Sen. Sheldon Whitehouse (D-R.I.) is the author of the pilot, which builds on the Improving Health Information Technology Act (S. 2511) that the HELP Committee recently approved with a strong bipartisan vote. According to the letter, “The BHIT Coalition believes that the meaningful use program needs major legislative reforms encompassing improved interoperability, better EHR usability, and enhanced transparency including the star rating system authorized in S. 2511. At the same time, meaningful use reform efforts cannot be completed without providing HIT incentive payments to frontline acute care behavioral health providers.”

Leaving psychiatric hospitals, community mental health centers, psychologists, social workers and substance use treatment facilities out of the HITECH [Health Information Technology for Economic and Clinical Health] Act was a fundamental policy error, the letter asserts. “A mountain of evidence now shows that behavioral health conditions are both costly and deadly…. Simply put, in the modern digital medical era, these providers cannot communicate with—and cannot coordinate care with—hospitals, physicians, cardiologists, endocrinologists, and nephrologists without EHRs,” it reads.
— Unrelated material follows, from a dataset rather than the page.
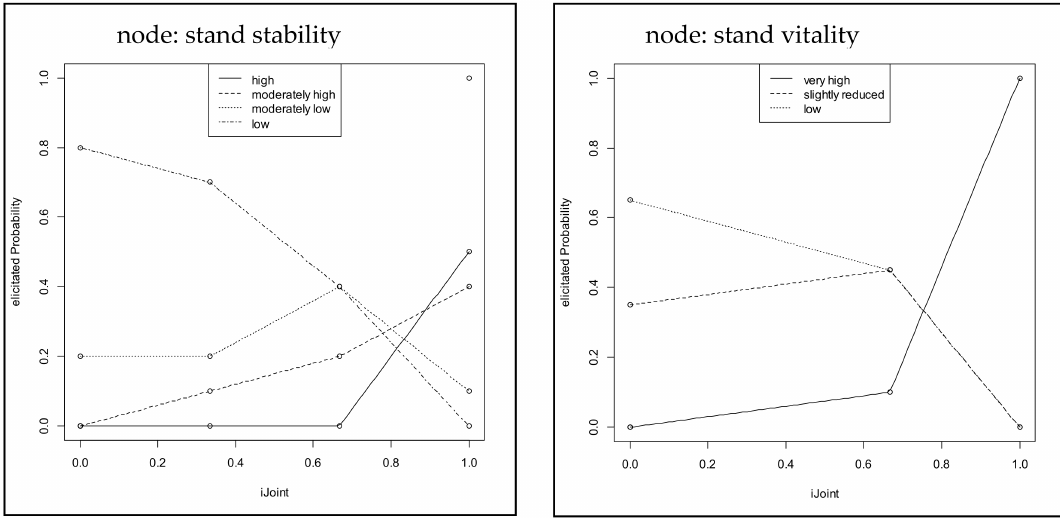
Figure 3. Conditional probability table (CPT) approximation graphs of two nodes of the bark beetle damage submodel (stand stability and stand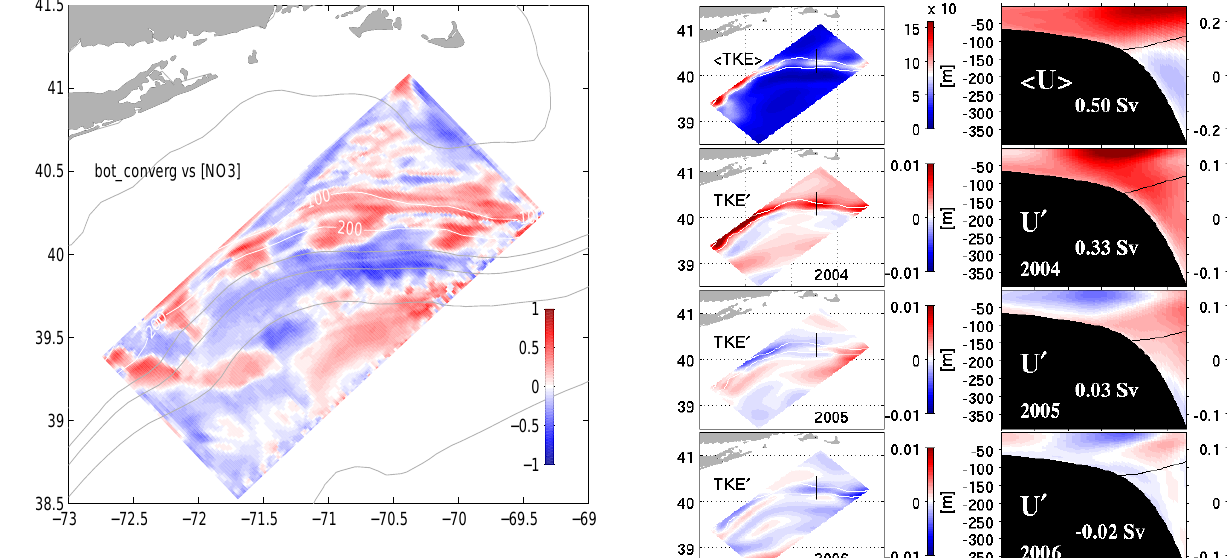
Figure 11. Spatial correlations between the bottom convergence and NO3 894 Fig. 11. Spatial correlations between the bottom convergence and concentration in the upper 50 m. Also shown are isobaths (gray curves) with 100 and 895 NO3 concentration in the upper 50m. Also shown are isobaths 200 m isobaths highlighted in white. 896 (gray curves) with 100 and 200m isobaths highlighted in white.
Currently, behavioral health provider organizations can qualify for meaningful use incentive funds only through the current definition of eligible professionals, which includes physicians and some nurse practitioners that are affiliated with their facilities. The typical behavioral health organization has a limited number of these professionals compared to psychologists and licensed social workers.

The letter concludes, “The Whitehouse amendment represents a critically important step towards both enhanced care coordination for highly vulnerable Americans as well integrating behavioral health care with primary care and specialty medicine. We urge you to include the Whitehouse proposal in any mental health and opioid legislation that emerges from the Senate HELP Committee.”

The Whitehouse bill proposes a $250,000,000 budget through 2022 but doesn’t offer any suggestions on how that money will be provided. The Senate HELP Committee is scheduled to decide on this proposal during a hearing on March 16.